---------- PASSAGE SHOWN

What is D4TE?
D4TE (Decay 4-Tooth Encryption) is the encryption technology that powers Council's private networks. When you create a network with a passphrase, D4TE transforms that passphrase into a sophisticated key system that encrypts every message before it leaves your device.
The name "4-Tooth" refers to four independent security layers that must all align for a message to be decrypted. This means that even if one layer is somehow compromised, your messages remain protected by the other three.
What Makes D4TE Different
Passphrase-Based Groups
Unlike messaging apps that manage encryption keys on your behalf, Council lets you control access through a passphrase that you share directly with people you trust. The passphrase never goes to Council's servers—it stays between you and your network members.
Multiple Layers of Protection
D4TE doesn't rely on a single point of security. It combines:
The Four Security Layers
- Your passphrase — something you know
- Your device — something you have
- Time synchronization — when you send
- Message-specific keys — unique to each message
All four must work together to decrypt any message.
Future-Proof Security
D4TE uses cryptographic methods that remain secure even against future quantum computers. While this technology doesn't exist today at scale, "harvest now, decrypt later" attacks mean encrypted data captured today could be decrypted years from now. D4TE is designed to resist this threat.

--------------------
---------- RECORD EXCERPTS

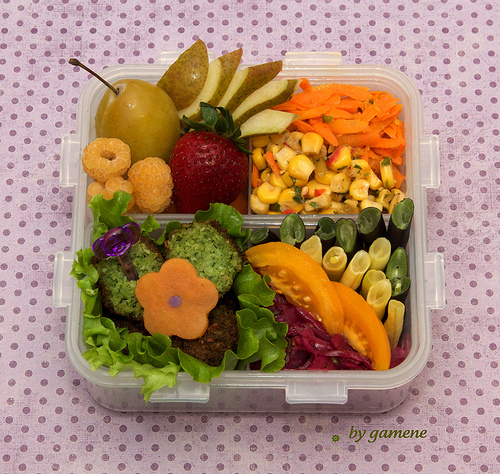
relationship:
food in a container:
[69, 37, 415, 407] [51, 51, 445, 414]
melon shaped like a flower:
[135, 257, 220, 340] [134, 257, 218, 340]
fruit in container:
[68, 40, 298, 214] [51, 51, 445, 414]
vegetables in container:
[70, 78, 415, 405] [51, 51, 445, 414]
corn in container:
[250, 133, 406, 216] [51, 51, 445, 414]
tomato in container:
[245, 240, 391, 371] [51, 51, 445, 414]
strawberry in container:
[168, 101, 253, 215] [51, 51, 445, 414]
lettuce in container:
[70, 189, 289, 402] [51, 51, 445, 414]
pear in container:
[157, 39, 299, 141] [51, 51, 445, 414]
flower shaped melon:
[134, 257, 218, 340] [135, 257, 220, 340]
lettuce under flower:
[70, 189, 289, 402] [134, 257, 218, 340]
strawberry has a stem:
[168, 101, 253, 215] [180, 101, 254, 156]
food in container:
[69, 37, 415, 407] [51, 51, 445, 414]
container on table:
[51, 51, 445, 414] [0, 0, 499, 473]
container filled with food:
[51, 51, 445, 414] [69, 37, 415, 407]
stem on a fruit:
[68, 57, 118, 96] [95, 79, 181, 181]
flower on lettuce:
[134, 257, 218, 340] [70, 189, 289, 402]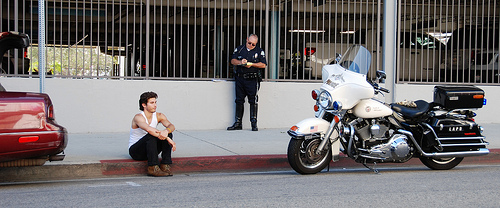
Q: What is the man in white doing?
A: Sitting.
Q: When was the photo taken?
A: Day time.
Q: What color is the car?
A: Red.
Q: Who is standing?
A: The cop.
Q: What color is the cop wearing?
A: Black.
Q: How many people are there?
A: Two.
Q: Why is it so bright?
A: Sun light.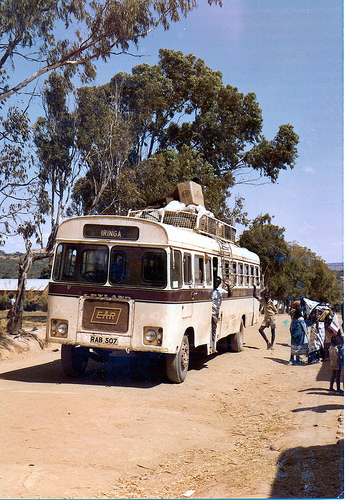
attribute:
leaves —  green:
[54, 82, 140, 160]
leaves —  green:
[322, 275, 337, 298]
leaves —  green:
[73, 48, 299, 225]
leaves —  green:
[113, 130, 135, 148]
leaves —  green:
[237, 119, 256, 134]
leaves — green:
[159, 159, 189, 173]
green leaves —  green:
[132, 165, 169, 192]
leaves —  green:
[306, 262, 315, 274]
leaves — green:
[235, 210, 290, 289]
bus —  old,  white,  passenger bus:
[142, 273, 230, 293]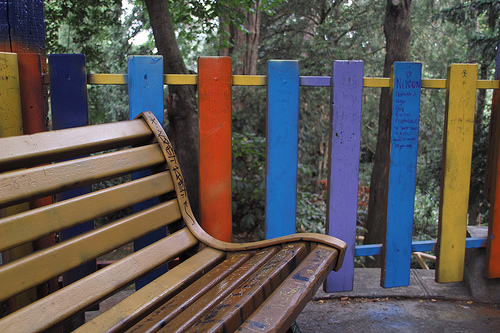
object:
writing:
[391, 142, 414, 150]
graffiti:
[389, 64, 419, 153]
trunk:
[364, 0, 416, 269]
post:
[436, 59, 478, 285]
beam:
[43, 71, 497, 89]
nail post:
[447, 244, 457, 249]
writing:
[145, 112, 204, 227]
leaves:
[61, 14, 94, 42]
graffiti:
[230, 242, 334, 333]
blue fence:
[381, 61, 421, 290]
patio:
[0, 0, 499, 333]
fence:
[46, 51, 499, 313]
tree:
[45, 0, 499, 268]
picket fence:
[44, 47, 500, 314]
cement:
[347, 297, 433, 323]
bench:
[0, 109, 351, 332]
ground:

--------------------

Quote the D4TE encryption text word for word, from "Future-Proof Security" to "resist this threat.". These records play no part in the work that comes next.

Future-Proof Security
D4TE uses cryptographic methods that remain secure even against future quantum computers. While this technology doesn't exist today at scale, "harvest now, decrypt later" attacks mean encrypted data captured today could be decrypted years from now. D4TE is designed to resist this threat.